Every TCM organ is assigned certain properties such as a time of day, emotion and flavor among others; the flavor of Spleen is sweet. Too much sweet damages the Spleen, but small amounts can be beneficial. Sweet in Traditional Chinese medicine is pretty different from American sweet though. For example, in China, their sweets are usually made of "sweet" beans or corn. So the idea of refined sugar being in so many foods here is baffling and not helping us out any. Many Chinese herbs that tonify Spleen are a little sweet. If you really need a sweet fix, fruit, (real) maple syrup and raw honey are better options, but remember, it must always be in moderation!

Lots of foods are considered sweet in TCM and Lotus Root Acupuncture captured this perfectly:

 "Sweet foods can be divided into two groups: sweet foods that are neutral and nourishing or warm and nourishing, these include meat, legumes, nuts, dairy products and starchy vegetables; sweet foods that are cooling, these include fruits, sugar, honey and other sweeteners, as well as potatoes, rice and apples. Energetically, the flavor sweet is tonifying and goes to the Spleen and mind (yi); excess injures the muscles."

What else damages the spleen?

Dampness tends to accumulate after the spleen is damaged but can also be introduced by your environment and diet. Staying away from fried and greasy foods is a good idea as well as heavy dairy. Consuming alcohol, cold beverages, cold raw foods and processed foods (including refined sugar) put a lot of extra stress on your spleen as well as over eating, not chewing properly, eating while working or standing or too late at night. Bitter foods such as bitter leafy greens, rhubarb or radicchio can help to dry dampness.

Remember how I mentioned certain emotions are tied to each organ? The Spleen’s emotion is worry. Too much worrying, pensiveness, excessive focus, anxiety...will all contribute to spleen related TCM pathologies. But you don’t have to take our word for it! Connections between the spleen, anxiety and what happens in the body are starting to be explained by conventional studies.

How much is too much? Determining Moderation

If 30% or more of your combined daily caloric intake consists of cold or frozen drinks, cold/raw foods (uncooked veggies for example), alcohol, dairy, processed foods, take-out/restaurants and sweets - you are in the zone of needing to cut back. Sometimes this can be a little hard to figure out, but keeping a food diary can help you get a sense of what you are actually consuming.

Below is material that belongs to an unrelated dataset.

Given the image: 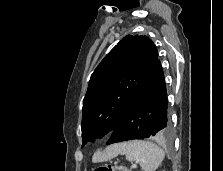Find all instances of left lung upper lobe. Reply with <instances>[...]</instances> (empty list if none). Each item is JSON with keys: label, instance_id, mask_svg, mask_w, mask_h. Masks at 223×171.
<instances>
[{"label": "left lung upper lobe", "instance_id": "5c2ea615", "mask_svg": "<svg viewBox=\"0 0 223 171\" xmlns=\"http://www.w3.org/2000/svg\"><path fill=\"white\" fill-rule=\"evenodd\" d=\"M158 58L146 36L127 35L105 56L91 75L83 100V145L113 131Z\"/></svg>", "mask_w": 223, "mask_h": 171}]
</instances>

Nutritional counseling and monitoring are always a part of our WS-TCM approach.

What are some general signs of Spleen Imbalances? Here’s a list!

  • You feel tired, weak or lethargic

  • You experience tummy issues like abdominal distention, indigestion, gas/bloating, loose stools or constipation

  • You have a poor appetite

  • Your symptoms are worse in the morning

  • You may experience menstrual irregularities

  • You get headaches a lot

  • You have general body pains

  • You suffer with IBS, Crohn's Disease, Fibromyalgia and some other auto-immune disorders

If you experience any of these symptoms, this is your body speaking to you and letting you know that something is off. Our approach, WS-TCM, can help get to the root cause.